SOURCE MATERIAL:
+++

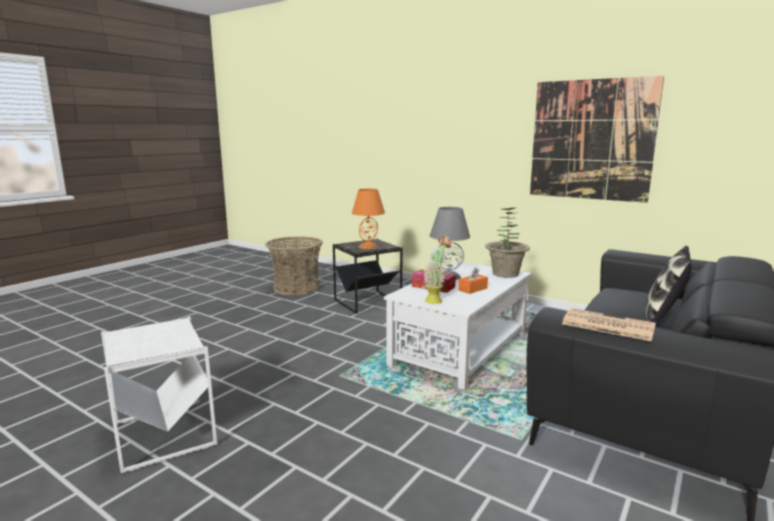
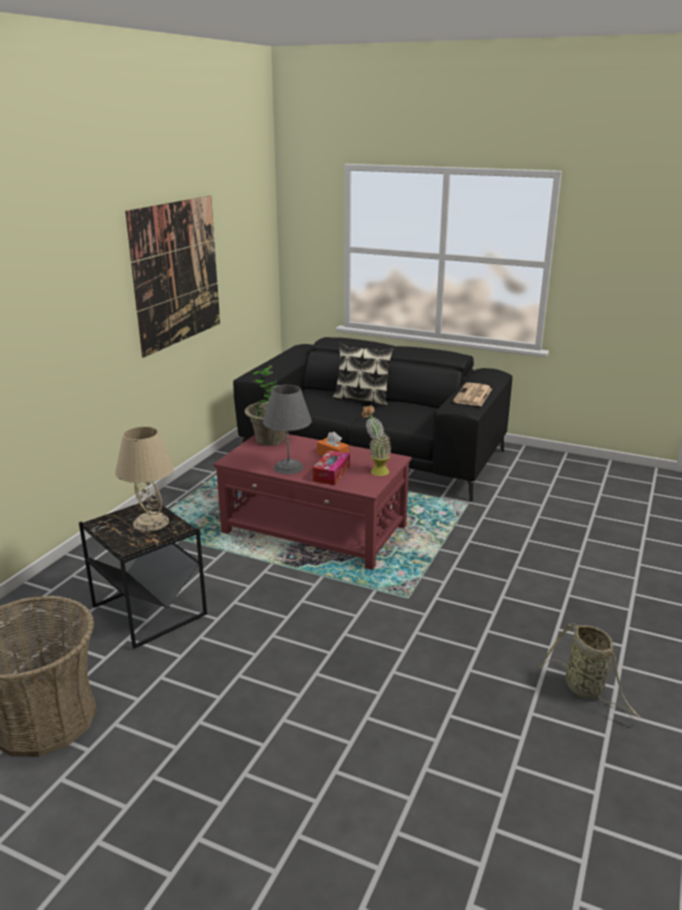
camera: 100 degrees left, 10 degrees up
(164, 435) = (586, 690): white side table -> basket
(368, 247) = (151, 522): orange table lamp -> beige table lamp
(459, 349) = (315, 530): white coffee table -> red coffee table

+++

WORK TO COMPLETE:
The required output is the exact sequence of lines from the one containing "(368, 247) = (151, 522): orange" through the end of the listing, both endpoints included.

EXERCISE RESULT:
(368, 247) = (151, 522): orange table lamp -> beige table lamp
(459, 349) = (315, 530): white coffee table -> red coffee table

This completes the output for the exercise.